It is clear to me from the statistics on the number of unique visitors that there are a lot of you who find the details of matching as interesting as I do. For those of you waiting patiently for my next matching algorithm post fear not, I’ve not abandoned the series. I’ve been delayed by other assignments and some interesting new projects. I apologize for the delay to those of you who are eager to read more about the matching algorithms available in Informatica’s Data Quality Workbench. I hate to disappoint you and promise to pick the series back up shortly.
In the meantime, I thought I’d write-up a quick post about one of my most valuable data quality tools; my data quality network!
The Light Bulb Moment!
The idea for this post occurred to me this week during the Informatica Analyst Conference. I wasn’t there but I was able, with the help of several attendees, to keep up-to-date on what was going on in the room through their Twitter updates, or tweets. This type of information exchange, in my opinion, is what the internet is all about!
There must have been half-dozen tweets that sparked my interest and I intend on pursuing these in the coming months. In the spirit of the exchange, I’ll pass what I learn on to those of you who follow my blog and Twitter account.
Among the tools I use to build my data quality network are Twitter, LinkedIn, The International Association for Information and Data Quality and the blogs of those I follow on Twitter and LinkedIn. I hope this “directory” of resources is useful to you in your pursuit of data quality knowledge.
I’m starting with Twitter because it is my favorite resource for new information. In a way, it serves as a directory of fresh content. Typically Twitter users, or Tweeters, include a little summary of their content so you can make a quick decision on whether you want to investigate the material further. In this way, Twitter is an efficient use of time. An inherent feature of Twitter is that tweeters “push” content to you. This is particularly useful in the discovery of new information and learning. It does help to follow those “in-the-know”. For instance, I had no idea there was an Informatica Analyst Conference yesterday until I read some tweets from @bitterer, @NeilRaden, @merv, @rbkarel and @jilldyche. Between them, I was so up-to-date I almost went to the next room expecting to see chocolate cake and wine during intermission!
It was this event that inspired me to share with you some of the interesting people that I follow on Twitter that have expanded my knowledge of data quality, master data management, identity resolution, data matching and information technology consulting over the past year.
I follow over 150 Tweeters so it was not practical to get them all included this first go around. I’ll continue to update this list and send out notice via Twitter when I do.
Another one of my data quality resources is LinkedIn. I use LinkedIn groups to join discussions on data quality topics and exchange ideas with other data professionals. LinkedIn is a little different from Twitter in that you go out and find content rather than it being streamed to you. However, you can set up your group membership to email you of updates to discussions you’ve participated in making it somewhat proactive.
Here is a quick list of some of the data quality groups I belong to that have proven to be quite useful in the past year:
I belong to fifty LinkedIn groups, so these five are by no means a comprehensive list. I wanted to start with those that are geared specifically toward data quality.

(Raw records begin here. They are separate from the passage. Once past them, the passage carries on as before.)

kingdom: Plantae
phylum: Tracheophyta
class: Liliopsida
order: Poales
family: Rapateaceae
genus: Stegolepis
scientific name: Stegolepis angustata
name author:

I received great advice many years ago from a senior member of a consulting firm where I worked. To paraphrase it went something like this, “If you want to learn more about your chosen profession, join an association in your area of desired expertise.” I don’t know that I have ever received better advice? Joining an association in your chosen area of study is a great idea for professionals and students alike. It leads you down paths to which you may have never otherwise been exposed.
In keeping with that advice, I highly recommend that those of you interested in the data quality become a member of The International Association for Information and Data Quality, or IAIDQ. At IAIDQ’s website you will find great information on events in the industry, as well as services and products regarding various aspects of information quality. Some of the foremost experts in the information quality industry contribute content to IAIDQ’s website.
Trunk of the Tree
This post by no means contains every element of my learning network, but it is certainly the core. It is my intention to better organize this content and give it a permanent place as a stand-alone page on my blog.
My sincere apologies to those valuable resources that I may have inadvertently omitted. In time, I hope to post a link in this directory to all who’ve helped me on my learning journey.
I hope this post helped someone find a new resource, convinced someone else to start building their network or maybe even helped others realize that while software tools are useful, it is the spirit of collaboration that is most valuable!